Cuando entro en la exposición Hieroglyphica (sala de Caja España de la calle Santa Nonia) para ver en retrospectiva cuadros exquisitos de los últimos cuatro años de Adolfo Álvarez Barthe, siento que alguien me mira desde el siglo XVIII. Y vuelvo a recordar así que, para aliviarnos de la frivolidad que nos circunda, la cultura nos invita de vez en cuando a regresar al clasicismo.
Alguien nos mira desde el siglo XVIII queriendo reconocerse en cualquier cosa; tratando de saber si algo quedó que aún merezca la pena. Y uno al mirar estos cuadros se comunica emocionado con la tradición sintiéndose deudor de tantas y tantas referencias importantes… Alguien, desde otro tiempo, nos susurra al oído que hay que ser anacrónico para liberarse de las garras de nuestro tiempo y proyectarse así hacia la Historia y la eternidad sin ataduras ni complejos.

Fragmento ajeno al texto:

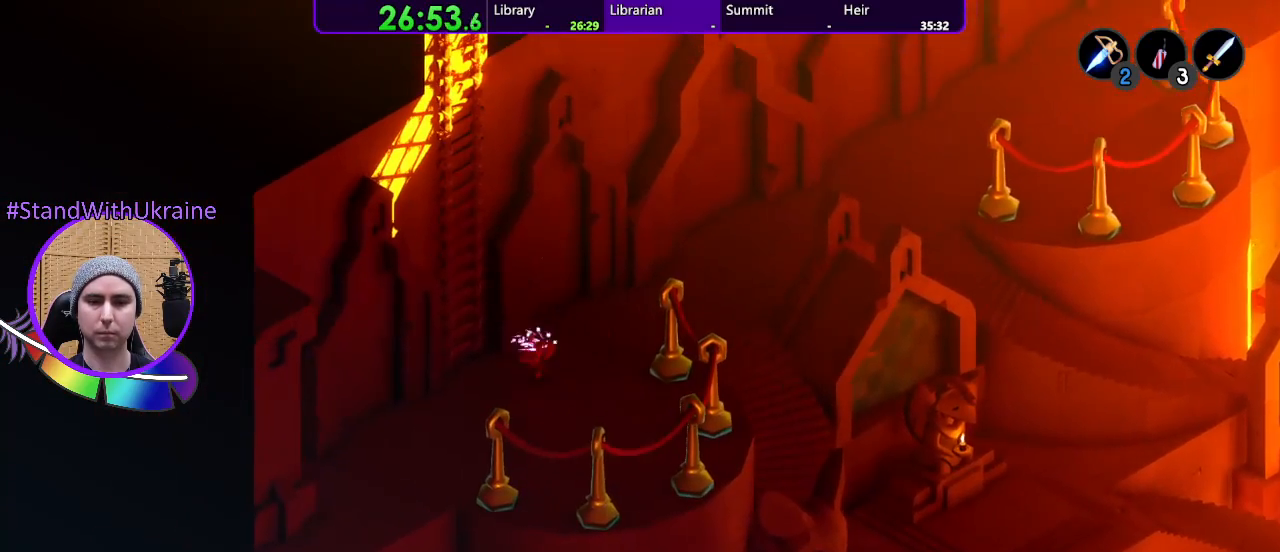
Gameplay with a controller (PlayStation layout); each line is a JSON object with the inputs held at the frame after it. "events" lists button and stick changes between this image and that frame as [ms after this image, input, new state], when the widget could be followed in between. Not read: CROSS L3 R3 START.
{"buttons": [], "left_stick": "up", "right_stick": "center", "events": [[33, "left_stick", "up"]]}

La pintura es algo hermoso a lo que regresar.
Por eso uno recorre esta exposición y se da cuenta de que este artista posee un mundo muy elaborado y rico en simbología, y tal vez por eso sus influencias vienen más del ámbito de la filosofía, la teología, la épica, la arquitectura y la poesía que de la Historia de la Pintura propiamente dicha. Sin embargo, a pesar de que se trata de una obra figurativa y sin gesto ni opacidad sino cercana en valores plásticos a la ilustración, el arte miniado, el surrealismo y los libros de horas del medievo, uno se infiltra -gracias a todas esas veladuras y trasparencias- en ese mundo intenso y elevado, y así el alma queda en suspensión. Frente a la realidad, con esa paleta de colores irreales y esa figuración metafórica en total contraste con el presente, este artista propone una huída al interior.
Pero un momento aparte requiere la minuciosa y preciosista dedicación a la fe que hay en esta exposición. Aunque se trata de una fe amplia, sincrética y casi teosófica que hace del catolicismo un refinado panteísmo cristiano cercano al pensamiento palpitante de San Agustín y Karl Rahner, por ejemplo, y por tanto alejado en mi opinión de la terrenalidad pedestre de la actual Conferencia Episcopal Española.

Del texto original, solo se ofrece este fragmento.